La ex Presidenta Bachelet recibió esta semana las bases para una nueva Constitución.
Aparentemente se trata de un grave error.
Las reglas en actual vigencia -podría afirmarse- son el sustento de la modernización de Chile. Discutirlas ahora introduciría una gigantesca incertidumbre que lesionaría la confianza, alentaría las expectativas de refundarlo todo y transformaría la próxima elección en un evento plebiscitario donde nada quedaría fuera de la ruleta electoral.
Pero -pese a quien le pese- esta vez la ex Presidenta tiene la razón de su lado.
En las sociedades modernas, diferenciadas y complejas, en las que coexisten diferentes formas de vida y distintas concepciones del bien, el único patriotismo posible, sugiere Habermas, es el constitucional: el apego y la lealtad a las reglas que establecen cómo se forma la voluntad común de los ciudadanos y cuáles los bienes que están dispuestos a respetar a ultranza. Las reglas constitucionales no tienen, por esa razón, un valor puramente instrumental, sino constitutivo: expresan la forma en que una comunidad se piensa a sí misma y los procedimientos mediante los cuales los ciudadanos se autogobiernan.
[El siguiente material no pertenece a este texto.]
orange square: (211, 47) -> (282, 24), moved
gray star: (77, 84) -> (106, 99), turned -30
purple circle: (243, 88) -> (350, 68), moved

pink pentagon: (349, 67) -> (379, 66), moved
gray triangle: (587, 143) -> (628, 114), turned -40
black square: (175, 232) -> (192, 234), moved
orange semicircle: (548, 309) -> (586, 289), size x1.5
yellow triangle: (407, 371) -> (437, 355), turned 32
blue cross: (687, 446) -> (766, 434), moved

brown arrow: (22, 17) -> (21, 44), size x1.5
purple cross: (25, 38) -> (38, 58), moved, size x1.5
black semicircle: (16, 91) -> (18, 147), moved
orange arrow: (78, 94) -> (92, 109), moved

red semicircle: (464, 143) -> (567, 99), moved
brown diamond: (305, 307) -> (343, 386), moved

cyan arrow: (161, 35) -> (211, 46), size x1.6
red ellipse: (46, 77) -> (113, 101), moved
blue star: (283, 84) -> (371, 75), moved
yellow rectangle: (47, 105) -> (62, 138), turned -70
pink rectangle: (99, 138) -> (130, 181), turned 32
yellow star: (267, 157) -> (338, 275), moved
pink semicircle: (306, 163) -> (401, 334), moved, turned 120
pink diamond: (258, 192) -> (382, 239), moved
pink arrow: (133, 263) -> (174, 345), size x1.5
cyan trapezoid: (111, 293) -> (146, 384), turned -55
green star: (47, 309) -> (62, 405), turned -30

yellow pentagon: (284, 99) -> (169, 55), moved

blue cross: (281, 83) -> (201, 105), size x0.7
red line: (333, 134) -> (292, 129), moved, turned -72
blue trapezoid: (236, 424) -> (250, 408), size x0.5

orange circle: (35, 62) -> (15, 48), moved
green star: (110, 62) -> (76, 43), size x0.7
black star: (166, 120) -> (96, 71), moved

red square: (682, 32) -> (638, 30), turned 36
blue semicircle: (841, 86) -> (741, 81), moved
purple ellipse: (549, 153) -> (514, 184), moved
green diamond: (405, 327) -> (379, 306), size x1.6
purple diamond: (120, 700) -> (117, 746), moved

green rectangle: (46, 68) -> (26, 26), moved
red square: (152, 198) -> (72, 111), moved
Una sociedad democrática requiere pues una Constitución que despierte la lealtad de todos.
Ello no depende, por supuesto, de la forma en que esas reglas se hayan generado. Hay innumerables ejemplos de reglas cuyo origen es mejor no recordar y que, así y todo, concitan la lealtad de los ciudadanos. La Constitución americana, dictada en medio de la esclavitud, o la alemana o japonesa, impuestas por la ocupación, son buenos ejemplos. La frase de Balzac -en el origen de toda fortuna se esconde un crimen- vale también para las Constituciones. Lo que importa entonces no es el origen de las reglas constitucionales, sino la capacidad que tengan para estimular una práctica política de autogobierno, una forma de vida pública en la que la formación de la voluntad mayoritaria tenga importancia y peso suficiente a la hora de configurar el destino común.
Y ese es el problema de la Constitución de 1980.
El principal reproche que se le ha formulado por estos días es correcto: las reglas de la Constitución en vez de permitir que se forme la voluntad común mediante la regla de la mayoría, lo impiden. O, en otras palabras, las reglas en actual vigencia al conferir demasiado peso a la minoría sustraen del autogobierno colectivo materias que, en la generalidad de las democracias, le corresponde decidir a la mayoría.
Mientras es razonable que existan mecanismos contramayoritarios para proteger ciertos bienes de especial importancia como, por ejemplo, los derechos fundamentales, no parece razonable que la misma protección se confiera a decisiones de política pública como el diseño del sistema escolar. Mientras es perfectamente razonable que en materia de derechos fundamentales (y por supuesto habrá que discutir cuáles son fundamentales) la mayoría siga la estrategia Ulises (se ate a sí misma para no ceder a la tentación de aplastar a la minoría), no parece razonable tolerar esa estrategia para asegurar que las decisiones de gobierno de la minoría (por ejemplo de la que apoyó la dictadura) se perpetúen.
Hay, pues, buenas razones para discutir las reglas constitucionales. Especialmente aquellas que establecen qué derechos tenemos y cómo se forma la voluntad común que obliga a todos.
Alcanzado ese punto, surge el problema de cómo hacerlo bajo las reglas de la Constitución, si esas reglas son, justamente, las que conceden un mayor peso a la minoría ¿por qué la minoría querría desprenderse de esa ventaja? Wittgenstein cuando encuentra un problema insoluble como este suele decir: he llegado a roca dura y mi pala se retuerce.
En la vida social la pala es la política. Y dependerá de la minoría si ella comenzará a retorcerse o no. Después de todo, si la minoría se ampara en reglas irrazonables ¿cómo quejarse luego que la mayoría recurra a métodos igualmente irrazonables para cambiarlas?